Também aproveitei o carnaval para assistir aos eventos das Olimpíadas de Inverno e me descobri fascinada por um esporte que parece tudo menos esporte: o curling. Curling é aquele esporte em que dois times ficam deslizando umas pedras grandes de granito numa pista de gelo para acertar um alvo. Parece com uma versão gelada da bocha. O pessoal da TV fica descrevendo o jogo como o xadrez do gelo. E após assistir a várias partidas do time do Canadá, começo a entender por quê. Cada jogada é pensada cuidadosamente, as pedras lançadas com precisão. Não é um jogo de força ou velocidade. O que vale é a inteligência e o jeito. Eu ando torcendo pelo Canadá. Aliás, estou torcendo pelo Canadá em tudo. É um país simpático com uma torcida animada. Fui com a cara deles.
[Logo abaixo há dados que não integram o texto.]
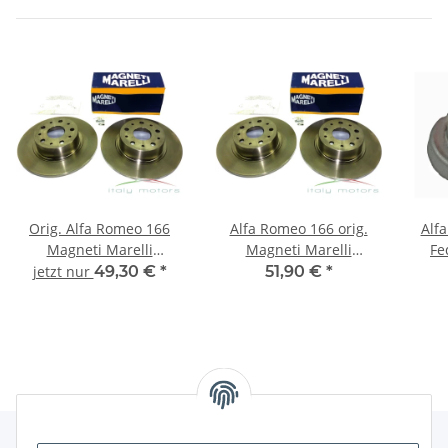
Orig. Alfa Romeo 166
Alfa Romeo 166 orig.
Alf
Magneti Marelli
Magneti Marelli
Fe
Bremsscheibe
Bremsscheibe
Dom
jetzt nur
49,30 €
*
51,90 €
*
Bremsscheiben hinten
Bremsscheiben hinten
71772253
71772253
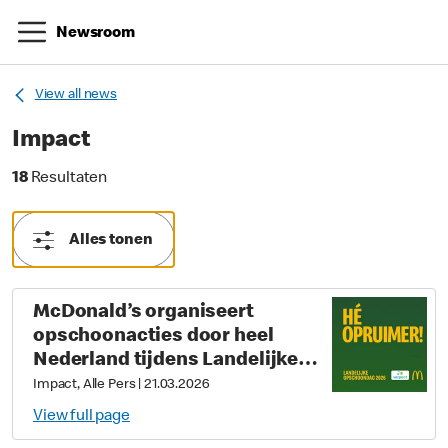
Newsroom
View all news
Impact
18 Resultaten
18
Resultaten
Alles tonen
McDonald’s organiseert
opschoonacties door heel
Nederland tijdens Landelijke
Opschoondag: ‘Een schone
Impact, Alle Pers
|
21.03.2026
omgeving is onze gezamenlijke
View full page
verantwoordelijkheid’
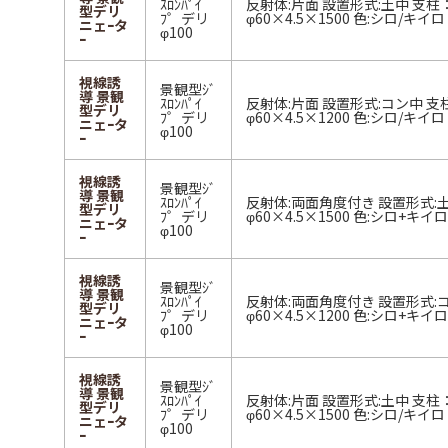
ｽﾛﾝﾊﾟｲ
反射体:片面 設置形式:土中 支柱
型デリ
ﾌ゜デリ
φ60×4.5×1500 色:シロ/キイ
ニェｰタ
φ100
ｰ
視線誘
景観型ｼﾞ
導 景観
ｽﾛﾝﾊﾟｲ
反射体:片面 設置形式:コン中 支
型デリ
ﾌ゜デリ
φ60×4.5×1200 色:シロ/キイ
ニェｰタ
φ100
ｰ
視線誘
景観型ｼﾞ
導 景観
ｽﾛﾝﾊﾟｲ
反射体:両面角度付き 設置形式:
型デリ
ﾌ゜デリ
φ60×4.5×1500 色:シロ+キイ
ニェｰタ
φ100
ｰ
視線誘
景観型ｼﾞ
導 景観
ｽﾛﾝﾊﾟｲ
反射体:両面角度付き 設置形式:
型デリ
ﾌ゜デリ
φ60×4.5×1200 色:シロ+キイ
ニェｰタ
φ100
ｰ
視線誘
景観型ｼﾞ
導 景観
ｽﾛﾝﾊﾟｲ
反射体:片面 設置形式:土中 支柱
型デリ
ﾌ゜デリ
φ60×4.5×1500 色:シロ/キイ
ニェｰタ
φ100
ｰ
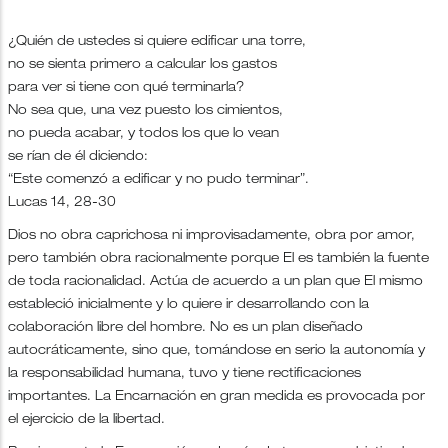
¿Quién de ustedes si quiere edificar una torre,
no se sienta primero a calcular los gastos
para ver si tiene con qué terminarla?
No sea que, una vez puesto los cimientos,
no pueda acabar, y todos los que lo vean
se rían de él diciendo:
“Este comenzó a edificar y no pudo terminar”.
Lucas 14, 28-30
Dios no obra caprichosa ni improvisadamente, obra por amor,
pero también obra racionalmente porque El es también la fuente
de toda racionalidad. Actúa de acuerdo a un plan que El mismo
estableció inicialmente y lo quiere ir desarrollando con la
colaboración libre del hombre. No es un plan diseñado
autocráticamente, sino que, tomándose en serio la autonomía y
la responsabilidad humana, tuvo y tiene rectificaciones
importantes. La Encarnación en gran medida es provocada por
el ejercicio de la libertad.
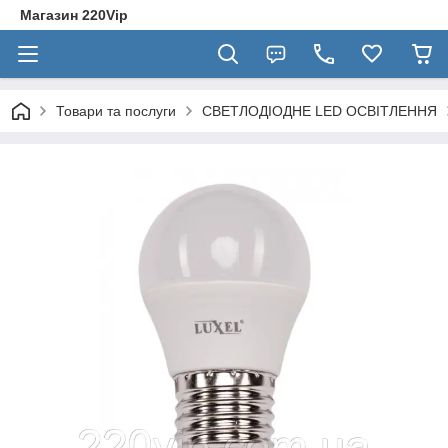
Магазин 220Vip
Товари та послуги
СВЕТЛОДІОДНЕ LED ОСВІТЛЕННЯ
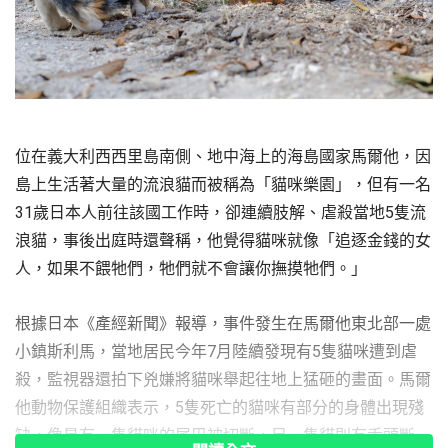
位在義大利西西里島南側、地中海上的海島國家馬爾他，因
島上生活著大量的流浪貓而被稱為「貓咪樂園」，但有一名
31歲日本人前往該國工作時，卻連續肢解、虐殺當地5隻流
浪貓，事後出庭時還聲稱，他覺得貓咪就像「追逐金錢的女
人，如果不餵牠們，牠們就不會讓你撫摸牠們。」
根據日本《產經新聞》報導，事件發生在馬爾他東北部一處
小鎮斯利馬，當地居民今年7月陸續發現有5隻貓咪遭到虐
殺，監視器還拍下兇嫌將貓咪舉起往地上猛砸的畫面。馬爾
他動物保護組織表示，5隻死亡的貓咪有部分的身體出現殘
缺，像是有一隻貓咪的尾巴被切斷，另一隻貓則有舌頭斷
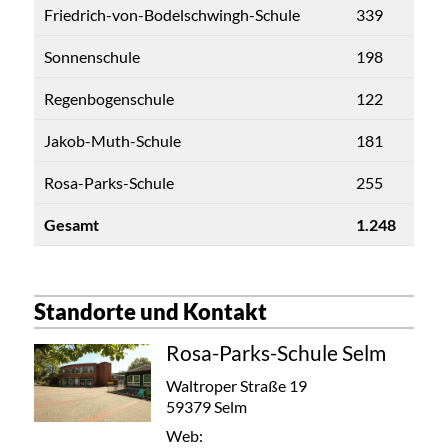
Friedrich-von-Bodelschwingh-Schule
339
Sonnenschule
198
Regenbogenschule
122
Jakob-Muth-Schule
181
Rosa-Parks-Schule
255
Gesamt
1.248
Standorte und Kontakt
Rosa-Parks-Schule Selm
Waltroper Straße 19
59379 Selm
Web:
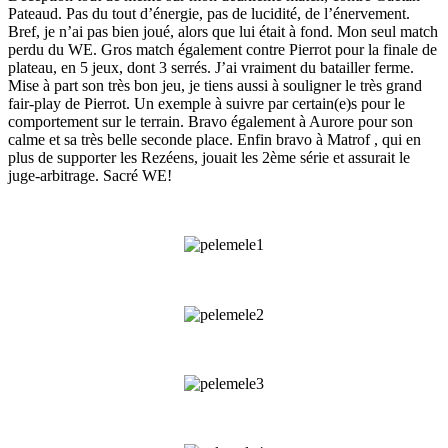
Pateaud. Pas du tout d’énergie, pas de lucidité, de l’énervement.
Bref, je n’ai pas bien joué, alors que lui était à fond. Mon seul match
perdu du WE. Gros match également contre Pierrot pour la finale de
plateau, en 5 jeux, dont 3 serrés. J’ai vraiment du batailler ferme.
Mise à part son très bon jeu, je tiens aussi à souligner le très grand
fair-play de Pierrot. Un exemple à suivre par certain(e)s pour le
comportement sur le terrain. Bravo également à Aurore pour son
calme et sa très belle seconde place. Enfin bravo à Matrof , qui en
plus de supporter les Rezéens, jouait les 2ème série et assurait le
juge-arbitrage. Sacré WE!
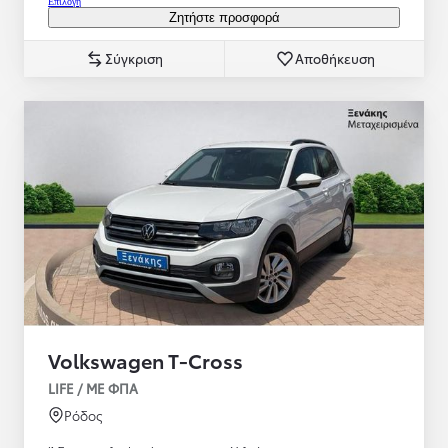
Επιλογή
Ζητήστε προσφορά
Σύγκριση
Αποθήκευση
Volkswagen T-Cross
LIFE / ΜΕ ΦΠΑ
Ρόδος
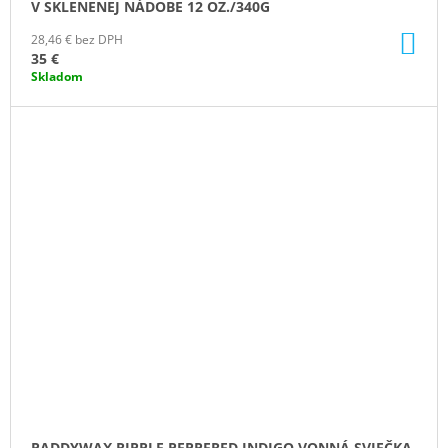
V SKLENENEJ NÁDOBE 12 OZ./340G
DO
28,46 € bez DPH
KO
35 €
Skladom
PADDYWAX RIPPLE PEPPERED INDIGO VONNÁ SVIEČKA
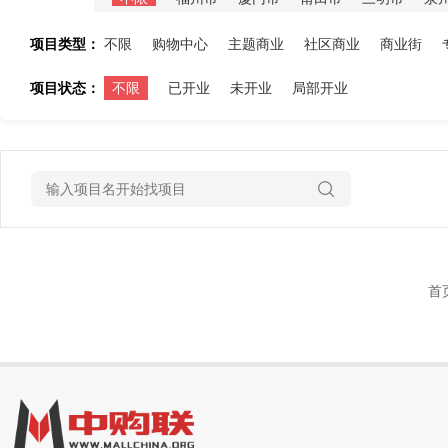
项目类型：
不限
购物中心
主题商业
社区商业
商业街
项目状态：
不限
已开业
未开业
局部开业
首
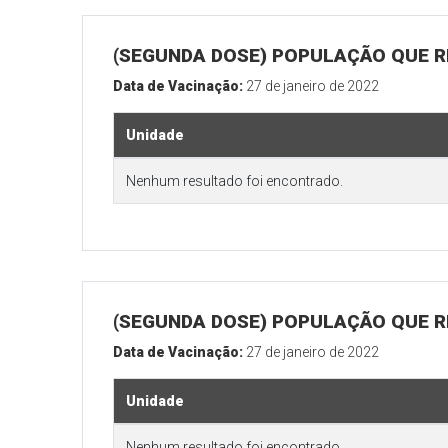
(SEGUNDA DOSE) POPULAÇÃO QUE R
Data de Vacinação:
27 de janeiro de 2022
Unidade
Nenhum resultado foi encontrado.
(SEGUNDA DOSE) POPULAÇÃO QUE RE
Data de Vacinação:
27 de janeiro de 2022
Unidade
Nenhum resultado foi encontrado.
domingo, 21 de fevereiro de 2010

Woking, woking

Não era para eu gostar de cozinhar. Dá trabalho, tem de lavar louça depois, é quente. Mas de repente me converti em dona de casa que valorosamente enfrenta o fogão noite após noite. Não dou descanso para meu wok. É meio estranho, nem parece que sou eu. Nem tudo dá certo, no entanto tenho acertado mais do que errado. Estou experimentando receitas dos livros que comprei, as mais simples naturalmente. Depois imagino que vá passar para as mais complexas. Por enquanto estamos nesse pé.